I am looking at an algorithm that can map between characters with diacritics (tilde, circumflex, caret, umlaut, caron) and their \"simple\" character.
For example:
It's part of Apache Commons Lang as of ver. 3.1.
org.apache.commons.lang3.StringUtils.stripAccents("Añ");
returns An
Something to consider: if you go the route of trying to get a single "translation" of each word, you may miss out on some possible alternates.
For instance, in German, when replacing the "s-set", some people might use "B", while others might use "ss". Or, replacing an umlauted o with "o" or "oe". Any solution you come up with, ideally, I would think should include both.
In Windows and .NET, I just convert using string encoding. That way I avoid manual mapping and coding.
Try to play with string encoding.
The easiest way (to me) would be to simply maintain a sparse mapping array which simply changes your Unicode code points into displayable strings.
Such as:
start = 0x00C0
size = 23
mappings = {
"A","A","A","A","A","A","AE","C",
"E","E","E","E","I","I","I", "I",
"D","N","O","O","O","O","O"
}
start = 0x00D8
size = 6
mappings = {
"O","U","U","U","U","Y"
}
start = 0x00E0
size = 23
mappings = {
"a","a","a","a","a","a","ae","c",
"e","e","e","e","i","i","i", "i",
"d","n","o","o","o","o","o"
}
start = 0x00F8
size = 6
mappings = {
"o","u","u","u","u","y"
}
: : :
The use of a sparse array will allow you to efficiently represent replacements even when they in widely spaced sections of the Unicode table. String replacements will allow arbitrary sequences to replace your diacritics (such as the æ
grapheme becoming ae
).
This is a language-agnostic answer so, if you have a specific language in mind, there will be better ways (although they'll all likely come down to this at the lowest levels anyway).
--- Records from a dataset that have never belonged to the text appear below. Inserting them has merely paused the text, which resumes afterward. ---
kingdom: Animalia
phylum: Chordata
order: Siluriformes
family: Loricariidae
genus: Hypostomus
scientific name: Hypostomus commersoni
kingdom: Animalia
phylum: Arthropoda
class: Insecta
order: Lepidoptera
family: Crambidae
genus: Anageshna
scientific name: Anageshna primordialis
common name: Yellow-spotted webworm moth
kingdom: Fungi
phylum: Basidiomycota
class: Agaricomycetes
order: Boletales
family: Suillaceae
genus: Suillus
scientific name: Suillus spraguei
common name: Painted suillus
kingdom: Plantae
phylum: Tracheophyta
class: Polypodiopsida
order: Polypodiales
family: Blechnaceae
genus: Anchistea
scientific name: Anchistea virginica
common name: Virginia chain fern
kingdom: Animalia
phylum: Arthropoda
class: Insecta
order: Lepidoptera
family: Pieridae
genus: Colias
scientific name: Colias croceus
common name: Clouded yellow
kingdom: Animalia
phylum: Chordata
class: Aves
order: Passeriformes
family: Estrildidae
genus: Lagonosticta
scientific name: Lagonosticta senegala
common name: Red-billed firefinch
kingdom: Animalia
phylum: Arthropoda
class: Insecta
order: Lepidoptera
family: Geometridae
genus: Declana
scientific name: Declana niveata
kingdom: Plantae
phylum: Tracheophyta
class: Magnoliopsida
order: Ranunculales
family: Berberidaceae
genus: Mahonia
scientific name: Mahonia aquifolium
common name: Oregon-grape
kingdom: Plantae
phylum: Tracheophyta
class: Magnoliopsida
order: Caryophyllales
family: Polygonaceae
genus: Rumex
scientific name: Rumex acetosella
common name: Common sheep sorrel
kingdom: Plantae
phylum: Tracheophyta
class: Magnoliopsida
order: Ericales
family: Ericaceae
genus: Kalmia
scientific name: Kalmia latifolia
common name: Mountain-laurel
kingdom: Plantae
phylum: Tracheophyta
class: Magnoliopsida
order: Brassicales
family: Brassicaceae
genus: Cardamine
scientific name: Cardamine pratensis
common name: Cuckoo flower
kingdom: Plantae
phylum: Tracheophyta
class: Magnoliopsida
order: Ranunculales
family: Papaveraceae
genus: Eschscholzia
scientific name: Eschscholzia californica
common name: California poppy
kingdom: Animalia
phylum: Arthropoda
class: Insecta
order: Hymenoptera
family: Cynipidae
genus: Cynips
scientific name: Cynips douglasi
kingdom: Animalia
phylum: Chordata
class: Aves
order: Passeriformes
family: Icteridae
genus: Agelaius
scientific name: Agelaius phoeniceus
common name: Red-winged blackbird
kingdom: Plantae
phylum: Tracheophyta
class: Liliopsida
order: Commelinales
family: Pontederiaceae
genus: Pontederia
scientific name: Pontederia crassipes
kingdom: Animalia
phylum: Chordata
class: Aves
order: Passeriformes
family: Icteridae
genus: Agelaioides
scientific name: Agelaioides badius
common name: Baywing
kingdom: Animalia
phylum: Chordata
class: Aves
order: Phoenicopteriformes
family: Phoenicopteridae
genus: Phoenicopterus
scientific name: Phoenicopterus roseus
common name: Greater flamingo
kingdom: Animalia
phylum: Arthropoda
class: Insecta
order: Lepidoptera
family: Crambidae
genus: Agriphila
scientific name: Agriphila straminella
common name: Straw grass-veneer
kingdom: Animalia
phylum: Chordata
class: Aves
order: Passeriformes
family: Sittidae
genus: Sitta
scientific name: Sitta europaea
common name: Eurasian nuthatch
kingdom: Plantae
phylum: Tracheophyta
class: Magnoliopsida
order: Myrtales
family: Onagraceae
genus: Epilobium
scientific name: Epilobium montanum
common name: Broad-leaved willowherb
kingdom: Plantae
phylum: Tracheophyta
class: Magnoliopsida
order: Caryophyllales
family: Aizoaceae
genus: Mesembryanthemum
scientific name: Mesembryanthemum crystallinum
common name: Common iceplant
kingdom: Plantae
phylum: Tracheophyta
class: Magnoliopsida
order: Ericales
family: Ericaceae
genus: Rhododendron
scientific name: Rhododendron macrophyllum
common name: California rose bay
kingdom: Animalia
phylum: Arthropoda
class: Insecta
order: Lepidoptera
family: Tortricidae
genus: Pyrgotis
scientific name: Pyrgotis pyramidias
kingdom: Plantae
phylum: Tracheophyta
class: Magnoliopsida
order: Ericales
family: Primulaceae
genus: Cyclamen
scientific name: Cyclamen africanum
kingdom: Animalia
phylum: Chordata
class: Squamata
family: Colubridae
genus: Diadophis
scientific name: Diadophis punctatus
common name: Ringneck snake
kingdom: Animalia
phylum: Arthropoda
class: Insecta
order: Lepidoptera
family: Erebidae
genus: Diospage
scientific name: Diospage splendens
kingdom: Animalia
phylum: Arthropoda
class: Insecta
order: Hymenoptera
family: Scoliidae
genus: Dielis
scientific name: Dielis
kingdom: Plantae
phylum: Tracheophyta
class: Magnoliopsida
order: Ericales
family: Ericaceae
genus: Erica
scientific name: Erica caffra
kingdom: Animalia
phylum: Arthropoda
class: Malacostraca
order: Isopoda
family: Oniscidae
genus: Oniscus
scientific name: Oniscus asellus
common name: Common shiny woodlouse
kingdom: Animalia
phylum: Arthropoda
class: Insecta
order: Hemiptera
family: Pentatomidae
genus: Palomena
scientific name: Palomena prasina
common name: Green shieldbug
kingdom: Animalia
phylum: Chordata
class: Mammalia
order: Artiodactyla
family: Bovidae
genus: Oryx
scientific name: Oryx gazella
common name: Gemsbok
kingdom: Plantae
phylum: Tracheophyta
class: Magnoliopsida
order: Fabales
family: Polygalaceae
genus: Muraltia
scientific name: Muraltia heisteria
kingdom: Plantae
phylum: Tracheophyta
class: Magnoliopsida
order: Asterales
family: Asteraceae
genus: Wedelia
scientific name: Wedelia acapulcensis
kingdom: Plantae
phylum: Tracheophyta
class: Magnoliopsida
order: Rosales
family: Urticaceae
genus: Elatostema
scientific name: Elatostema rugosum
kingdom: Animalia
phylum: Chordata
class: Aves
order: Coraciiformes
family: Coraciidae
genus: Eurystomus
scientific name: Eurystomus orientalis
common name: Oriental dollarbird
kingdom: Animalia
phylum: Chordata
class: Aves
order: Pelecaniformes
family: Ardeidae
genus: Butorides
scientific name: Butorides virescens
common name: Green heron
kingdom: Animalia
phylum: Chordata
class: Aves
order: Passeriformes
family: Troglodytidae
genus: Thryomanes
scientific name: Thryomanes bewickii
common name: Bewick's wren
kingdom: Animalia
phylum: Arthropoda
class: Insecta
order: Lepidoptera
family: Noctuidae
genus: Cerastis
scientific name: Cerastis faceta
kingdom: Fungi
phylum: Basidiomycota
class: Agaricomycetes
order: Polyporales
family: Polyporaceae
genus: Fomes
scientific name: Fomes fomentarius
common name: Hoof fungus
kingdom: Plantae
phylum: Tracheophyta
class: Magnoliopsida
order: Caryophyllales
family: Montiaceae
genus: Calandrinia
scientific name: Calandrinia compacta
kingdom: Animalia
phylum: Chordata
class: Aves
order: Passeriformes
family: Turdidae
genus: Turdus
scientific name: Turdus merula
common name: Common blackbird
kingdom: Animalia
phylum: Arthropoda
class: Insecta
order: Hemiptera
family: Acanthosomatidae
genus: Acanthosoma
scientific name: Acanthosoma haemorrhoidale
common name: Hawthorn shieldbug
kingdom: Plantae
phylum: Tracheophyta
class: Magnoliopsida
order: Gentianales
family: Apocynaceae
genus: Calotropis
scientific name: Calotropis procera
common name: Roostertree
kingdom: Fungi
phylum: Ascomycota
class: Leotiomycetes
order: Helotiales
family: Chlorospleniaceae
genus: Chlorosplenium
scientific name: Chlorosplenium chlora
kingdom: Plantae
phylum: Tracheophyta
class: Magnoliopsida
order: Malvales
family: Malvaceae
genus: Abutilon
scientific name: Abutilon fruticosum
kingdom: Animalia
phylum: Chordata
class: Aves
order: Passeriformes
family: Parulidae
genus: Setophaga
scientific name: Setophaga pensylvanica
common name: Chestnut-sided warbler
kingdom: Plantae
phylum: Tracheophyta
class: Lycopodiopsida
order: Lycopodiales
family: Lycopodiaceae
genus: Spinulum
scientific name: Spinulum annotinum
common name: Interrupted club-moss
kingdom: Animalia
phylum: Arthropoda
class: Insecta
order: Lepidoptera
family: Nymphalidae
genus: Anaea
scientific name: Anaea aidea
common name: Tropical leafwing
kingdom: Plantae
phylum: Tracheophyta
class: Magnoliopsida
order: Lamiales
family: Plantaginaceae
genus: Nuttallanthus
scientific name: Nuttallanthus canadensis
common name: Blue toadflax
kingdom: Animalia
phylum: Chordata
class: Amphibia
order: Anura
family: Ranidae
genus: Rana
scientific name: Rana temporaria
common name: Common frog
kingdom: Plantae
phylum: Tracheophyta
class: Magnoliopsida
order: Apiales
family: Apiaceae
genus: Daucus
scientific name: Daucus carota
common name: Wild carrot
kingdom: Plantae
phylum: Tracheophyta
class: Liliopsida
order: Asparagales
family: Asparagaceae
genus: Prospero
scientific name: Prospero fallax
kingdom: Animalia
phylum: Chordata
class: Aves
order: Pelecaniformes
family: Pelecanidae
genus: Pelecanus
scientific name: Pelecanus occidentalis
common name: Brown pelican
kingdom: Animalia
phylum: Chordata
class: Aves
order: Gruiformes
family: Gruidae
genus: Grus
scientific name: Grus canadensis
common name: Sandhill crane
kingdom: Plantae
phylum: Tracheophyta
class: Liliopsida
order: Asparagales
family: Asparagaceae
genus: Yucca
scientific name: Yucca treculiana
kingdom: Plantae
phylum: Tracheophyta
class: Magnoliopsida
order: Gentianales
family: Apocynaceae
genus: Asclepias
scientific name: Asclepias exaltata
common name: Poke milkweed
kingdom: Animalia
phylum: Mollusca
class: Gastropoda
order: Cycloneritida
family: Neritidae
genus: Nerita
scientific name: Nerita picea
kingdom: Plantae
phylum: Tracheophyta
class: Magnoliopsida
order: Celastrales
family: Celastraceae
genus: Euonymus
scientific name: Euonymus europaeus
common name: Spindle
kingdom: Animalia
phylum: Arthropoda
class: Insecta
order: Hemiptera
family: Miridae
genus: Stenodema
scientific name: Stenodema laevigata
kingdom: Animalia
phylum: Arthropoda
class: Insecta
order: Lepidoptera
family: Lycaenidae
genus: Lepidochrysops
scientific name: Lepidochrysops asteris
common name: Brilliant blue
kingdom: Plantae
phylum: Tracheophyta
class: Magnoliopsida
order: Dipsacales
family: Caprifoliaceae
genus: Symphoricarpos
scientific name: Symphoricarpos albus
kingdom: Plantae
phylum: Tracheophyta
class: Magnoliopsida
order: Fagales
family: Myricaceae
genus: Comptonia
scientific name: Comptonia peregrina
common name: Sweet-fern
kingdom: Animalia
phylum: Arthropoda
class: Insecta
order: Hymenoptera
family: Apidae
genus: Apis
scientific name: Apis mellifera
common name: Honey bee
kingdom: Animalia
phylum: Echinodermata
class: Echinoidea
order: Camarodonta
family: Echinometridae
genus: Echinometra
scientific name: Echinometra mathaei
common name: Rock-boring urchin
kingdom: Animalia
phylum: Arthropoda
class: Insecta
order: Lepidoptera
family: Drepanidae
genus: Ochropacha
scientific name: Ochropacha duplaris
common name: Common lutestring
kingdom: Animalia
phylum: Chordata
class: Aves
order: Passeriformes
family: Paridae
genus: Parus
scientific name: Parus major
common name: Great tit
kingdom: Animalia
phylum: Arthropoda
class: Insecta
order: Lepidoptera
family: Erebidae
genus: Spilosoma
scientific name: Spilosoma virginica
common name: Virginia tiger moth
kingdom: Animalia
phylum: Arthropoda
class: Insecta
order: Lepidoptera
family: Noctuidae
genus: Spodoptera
Unicode has specific diatric characters (which are composite characters) and a string can be converted so that the character and the diatrics are separated. Then, you can just remove the diatricts from the string and you're basically done.
For more information on normalization, decompositions and equivalence, see The Unicode Standard at the Unicode home page.
However, how you can actually achieve this depends on the framework/OS/... you're working on. If you're using .NET, you can use the String.Normalize method accepting the System.Text.NormalizationForm enumeration.
There is a draft report on character folding on the unicode website which has a lot of relevant material. See specifically Section 4.1. "Folding algorithm".